• **EXERCISE PROMPT**:
Starting at the top of the entries, restate word for word each line up to and including the one with "Image 2: First".

• **DATASET ENTRIES**:
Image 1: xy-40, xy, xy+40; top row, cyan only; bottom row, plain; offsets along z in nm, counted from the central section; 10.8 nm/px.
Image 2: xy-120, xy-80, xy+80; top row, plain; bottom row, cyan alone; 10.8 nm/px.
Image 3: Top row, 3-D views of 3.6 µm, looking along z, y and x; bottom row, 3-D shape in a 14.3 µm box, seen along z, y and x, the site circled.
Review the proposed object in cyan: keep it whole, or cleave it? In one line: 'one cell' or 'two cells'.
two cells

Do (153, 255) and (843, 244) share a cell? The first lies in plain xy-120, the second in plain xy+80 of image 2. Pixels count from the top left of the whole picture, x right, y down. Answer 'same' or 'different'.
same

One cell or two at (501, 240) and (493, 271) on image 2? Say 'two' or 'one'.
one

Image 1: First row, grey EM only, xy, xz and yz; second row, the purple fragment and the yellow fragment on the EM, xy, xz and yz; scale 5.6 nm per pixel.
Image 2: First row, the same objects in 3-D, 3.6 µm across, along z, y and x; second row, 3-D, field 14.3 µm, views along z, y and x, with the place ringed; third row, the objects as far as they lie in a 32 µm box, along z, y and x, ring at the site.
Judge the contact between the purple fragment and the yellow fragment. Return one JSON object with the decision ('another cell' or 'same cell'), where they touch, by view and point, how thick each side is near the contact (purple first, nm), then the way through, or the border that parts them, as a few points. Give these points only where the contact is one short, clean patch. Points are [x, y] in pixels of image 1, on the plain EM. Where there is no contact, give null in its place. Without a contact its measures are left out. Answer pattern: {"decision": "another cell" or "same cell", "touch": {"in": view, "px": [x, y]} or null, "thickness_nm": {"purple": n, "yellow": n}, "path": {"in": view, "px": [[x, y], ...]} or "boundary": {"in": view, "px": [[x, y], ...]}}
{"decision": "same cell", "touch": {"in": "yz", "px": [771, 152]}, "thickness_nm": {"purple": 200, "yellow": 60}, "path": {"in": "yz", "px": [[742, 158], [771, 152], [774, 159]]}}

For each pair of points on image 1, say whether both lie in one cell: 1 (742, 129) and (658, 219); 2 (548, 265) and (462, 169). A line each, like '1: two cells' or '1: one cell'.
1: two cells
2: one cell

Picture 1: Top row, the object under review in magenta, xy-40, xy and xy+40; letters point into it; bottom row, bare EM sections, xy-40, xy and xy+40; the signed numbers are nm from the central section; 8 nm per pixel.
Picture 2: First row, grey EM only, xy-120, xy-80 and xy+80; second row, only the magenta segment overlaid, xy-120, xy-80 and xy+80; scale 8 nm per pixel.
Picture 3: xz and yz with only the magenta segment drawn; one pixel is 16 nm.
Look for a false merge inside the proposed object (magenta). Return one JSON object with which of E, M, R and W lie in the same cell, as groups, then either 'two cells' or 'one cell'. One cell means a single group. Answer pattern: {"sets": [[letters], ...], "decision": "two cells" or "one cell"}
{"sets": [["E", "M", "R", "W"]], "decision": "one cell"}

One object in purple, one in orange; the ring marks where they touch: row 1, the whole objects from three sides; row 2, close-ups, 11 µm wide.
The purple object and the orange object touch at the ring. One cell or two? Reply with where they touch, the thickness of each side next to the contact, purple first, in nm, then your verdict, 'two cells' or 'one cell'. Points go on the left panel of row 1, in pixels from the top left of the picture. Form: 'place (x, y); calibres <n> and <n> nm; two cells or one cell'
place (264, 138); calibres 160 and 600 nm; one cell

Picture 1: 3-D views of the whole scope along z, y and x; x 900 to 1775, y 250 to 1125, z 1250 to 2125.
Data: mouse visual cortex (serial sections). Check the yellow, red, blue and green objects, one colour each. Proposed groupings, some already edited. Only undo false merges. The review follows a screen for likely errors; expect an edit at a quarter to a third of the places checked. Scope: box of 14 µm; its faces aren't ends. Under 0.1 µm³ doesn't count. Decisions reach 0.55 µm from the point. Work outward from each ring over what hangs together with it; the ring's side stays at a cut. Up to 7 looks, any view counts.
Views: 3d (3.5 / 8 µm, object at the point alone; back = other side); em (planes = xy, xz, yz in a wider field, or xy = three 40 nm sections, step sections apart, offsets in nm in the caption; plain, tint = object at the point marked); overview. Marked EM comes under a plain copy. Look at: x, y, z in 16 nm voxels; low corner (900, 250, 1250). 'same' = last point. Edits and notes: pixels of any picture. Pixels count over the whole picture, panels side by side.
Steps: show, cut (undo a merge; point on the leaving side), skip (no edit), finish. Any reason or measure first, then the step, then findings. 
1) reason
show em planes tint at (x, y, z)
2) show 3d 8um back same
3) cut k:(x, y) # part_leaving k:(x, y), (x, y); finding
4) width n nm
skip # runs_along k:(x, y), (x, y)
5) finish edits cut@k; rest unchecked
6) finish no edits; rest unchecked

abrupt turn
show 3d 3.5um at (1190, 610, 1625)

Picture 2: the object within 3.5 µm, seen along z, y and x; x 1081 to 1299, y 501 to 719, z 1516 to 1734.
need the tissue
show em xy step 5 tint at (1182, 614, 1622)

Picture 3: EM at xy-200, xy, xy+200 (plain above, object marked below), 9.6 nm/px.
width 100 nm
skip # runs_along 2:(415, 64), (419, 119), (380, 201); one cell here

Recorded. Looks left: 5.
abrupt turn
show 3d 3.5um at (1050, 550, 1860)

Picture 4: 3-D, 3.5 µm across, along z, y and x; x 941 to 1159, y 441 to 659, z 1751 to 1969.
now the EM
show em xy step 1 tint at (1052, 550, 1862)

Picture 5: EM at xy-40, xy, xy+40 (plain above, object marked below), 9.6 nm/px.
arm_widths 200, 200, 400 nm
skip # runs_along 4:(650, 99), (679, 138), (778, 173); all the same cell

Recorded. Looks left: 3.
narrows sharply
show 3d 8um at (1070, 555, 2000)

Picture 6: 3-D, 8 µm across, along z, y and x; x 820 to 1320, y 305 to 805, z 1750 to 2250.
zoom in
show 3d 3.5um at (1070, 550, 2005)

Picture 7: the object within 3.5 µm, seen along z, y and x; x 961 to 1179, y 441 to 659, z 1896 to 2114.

• **SOLUTION TO THE PROBLEM**:
Image 1: xy-40, xy, xy+40; top row, cyan only; bottom row, plain; offsets along z in nm, counted from the central section; 10.8 nm/px.
Image 2: xy-120, xy-80, xy+80; top row, plain; bottom row, cyan alone; 10.8 nm/px.
Image 3: Top row, 3-D views of 3.6 µm, looking along z, y and x; bottom row, 3-D shape in a 14.3 µm box, seen along z, y and x, the site circled.
Review the proposed object in cyan: keep it whole, or cleave it? In one line: 'one cell' or 'two cells'.
two cells

Do (153, 255) and (843, 244) share a cell? The first lies in plain xy-120, the second in plain xy+80 of image 2. Pixels count from the top left of the whole picture, x right, y down. Answer 'same' or 'different'.
same

One cell or two at (501, 240) and (493, 271) on image 2? Say 'two' or 'one'.
one

Image 1: First row, grey EM only, xy, xz and yz; second row, the purple fragment and the yellow fragment on the EM, xy, xz and yz; scale 5.6 nm per pixel.
Image 2: First row, the same objects in 3-D, 3.6 µm across, along z, y and x; second row, 3-D, field 14.3 µm, views along z, y and x, with the place ringed; third row, the objects as far as they lie in a 32 µm box, along z, y and x, ring at the site.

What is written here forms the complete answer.